To her surprise, he returned a few minutes later with several photos and what appeared to be two newspaper clippings.
She watched him drop them on the table next to his coffee before he pulled out a chair across from her, turned it around and straddled it.
"Let's see if we can clear this up," he said, and shoved the photos and the folded newspaper clippings across the table to her.
She didn't even give the items a glance, wondering what he was up to. Whatever it was, it wasn't going to work. Had she really thought that by coming here she could settle this? With a curse, she started to get up from the table, her hand going to the gun in her bag.
"Please. I think this will help." He said the words almost as gently as he had spoken to the filly. Reaching over, he pushed the newspaper clippings aside to expose the top photo.

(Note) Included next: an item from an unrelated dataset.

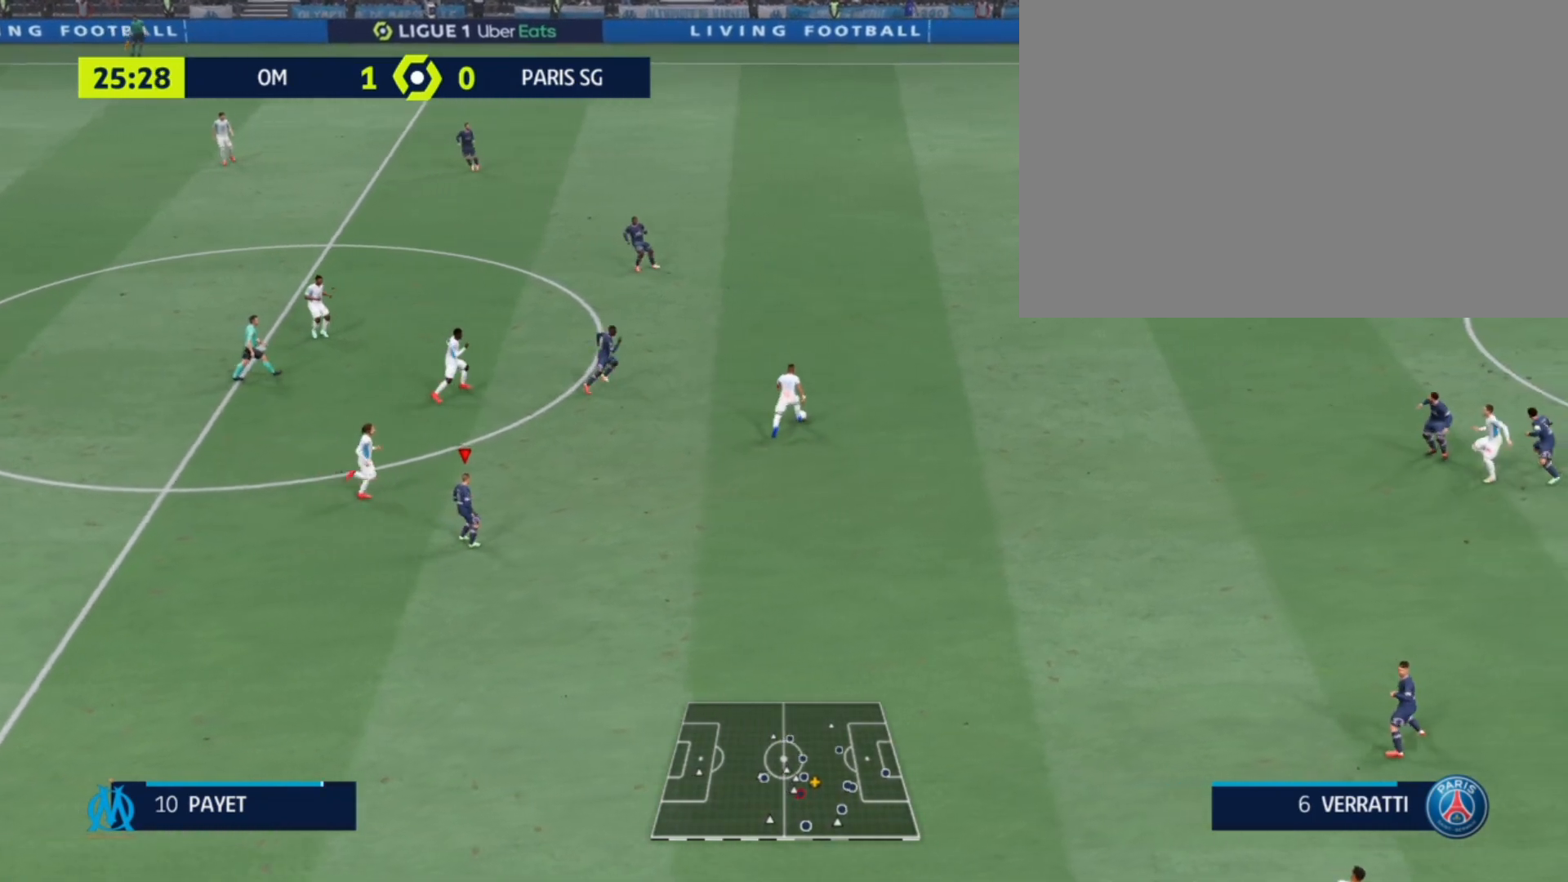
{"buttons": [], "left_stick": "center", "right_stick": "right", "events": [[200, "right_stick", "up-right"], [300, "right_stick", "center"], [500, "right_stick", "right"]]}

She gave him an impatient look. Then, settling back down with a sigh, she glanced at the snapshot lying on the table. Shock rippled through her. Her gaze shot up to him. He looked as if he was waiting patiently. She dropped her gaze to the photo again. Her fingers trembled as she picked it up to make sure her eyes weren't deceiving her.
The boys were about ten in the snapshot. Both were grinning at the camera, their cowboy hats pushed back. They wore Western shirts, jeans and boots, and stood next to what appeared to be an old barn.
Her gaze moved to the second photo, an older version of them. She lifted it from the table, still shocked to see the two identical faces. They appeared to be in their teens in this shot. They were dressed much the same as they had been in the other photograph, but in this one, neither was smiling at the camera.
"Identical twins," he said as if she hadn't already figured that out.